Tarikatların vakıflaşmasının “resmileşmek” anlamına geldiğini söyleyen sosyolog Doç. Dr. Yavuz Çobanoğlu, bu resmileşmenin para ve gelirlerin toplanması gibi bir tanınmanın da ötesine geçtiğini ifade ederek şunları söyledi:
“Sadece ‘dini bir yapı’ şeklinde görülmenin ötesine geçme, 12 Eylül sonrası hayatın gerçek sorunlarını bir kenara bırakıp dinselleşen politik alanın kalıcı bir düzenleyicisi olma isteği seziliyor. Dolayısıyla ‘sivillik’ göz alıcı bir etiket ve vakıflaşma da bu bakımlardan önemli. Bu yüzden tarikatların vakıflaşmasına, bir yandan gelir ve mülk edinerek ekonomik devamlılığın garanti altına alınması, diğer taraftan da geniş bir topluluğu temsil ettiği iddiasıyla bir ‘sivil’ yapıymışçasına kabul görerek gelecekte gerçekleşmesi söz konusu olabilecek politikalara müdahil olma amacı ve düşüncesinin bir sonucu olarak bakılmalı.”

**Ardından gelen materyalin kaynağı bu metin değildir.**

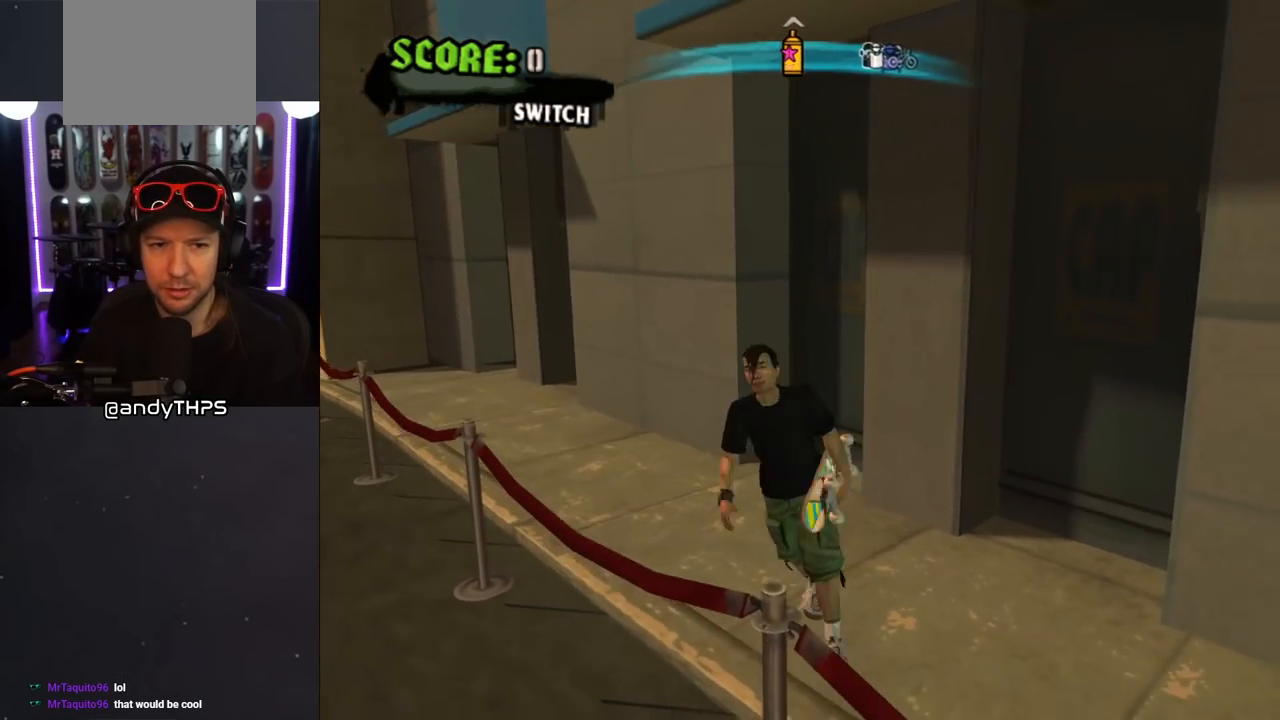
{"buttons": ["CROSS", "DPAD_RIGHT"], "left_stick": "center", "right_stick": "center", "events": [[167, "DPAD_DOWN", "up"]]}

‘AYRIMCILIKLARI ÇOĞALTIYOR’
Daha önce de FETÖ örgütlenmesi üzerine çalışan Doç. Dr. Yavuz Çobanoğlu, tarikatların vakıflaşmasındaki tehlikelere de dikkat çekerek şunları söyledi: “İslamcılığın yegâne toplumsallaşma şekli tarikat ve cemaatlerdir. İslamcılar bu yapılar aracılığıyla topluluğa nüfuz etmeye çalışırlar. Dolayısıyla AKP’nin bu yapılardan vazgeçmesi, onları devlet imkânlarından uzaklaştırması dün de mümkün değildi, bugün hiç değil. Buradaki tehlikeye gelecek olursak, devlet içerisine hem insan potansiyeli hem de politikalarıyla kabul edilen bu gruplar, öncelikle devlet içerisinde bir güç olarak yer alıyorlar. Bir bireymişçesine devletin bir ‘dininin’ olması ortak yaşama adına en büyük tehlike olarak ele alınabilir. Böylelikle personel politikalarından ihalelere kadar pek çok işlem bu yapıların elinden dağıtılıyor. ‘Mensubiyetlik’ dışında bir niteliği olmayan insanların devlet kadrolarına girmesi hem niteliği düşürüyor hem de kayırmacılık ve ayrımcılıkları çoğaltıyor. Bu yapılar kendileriyle çatışıp çıkar kavgalarına giriyorlar. Daha güçlü olanın diğerinin tepesine binmesinin önü işte bu yollarla açılıyor. Dini bir hayat özlemiyle politika belirlemeye, günlük hayata müdahalelerde bulunmaya çalışıyorlar. Sonuçta bunlar her şeyden çok birlikte ve ortak bir gelecek kurma idealini zedeliyor, tabii bu durum umursanıyorsa.”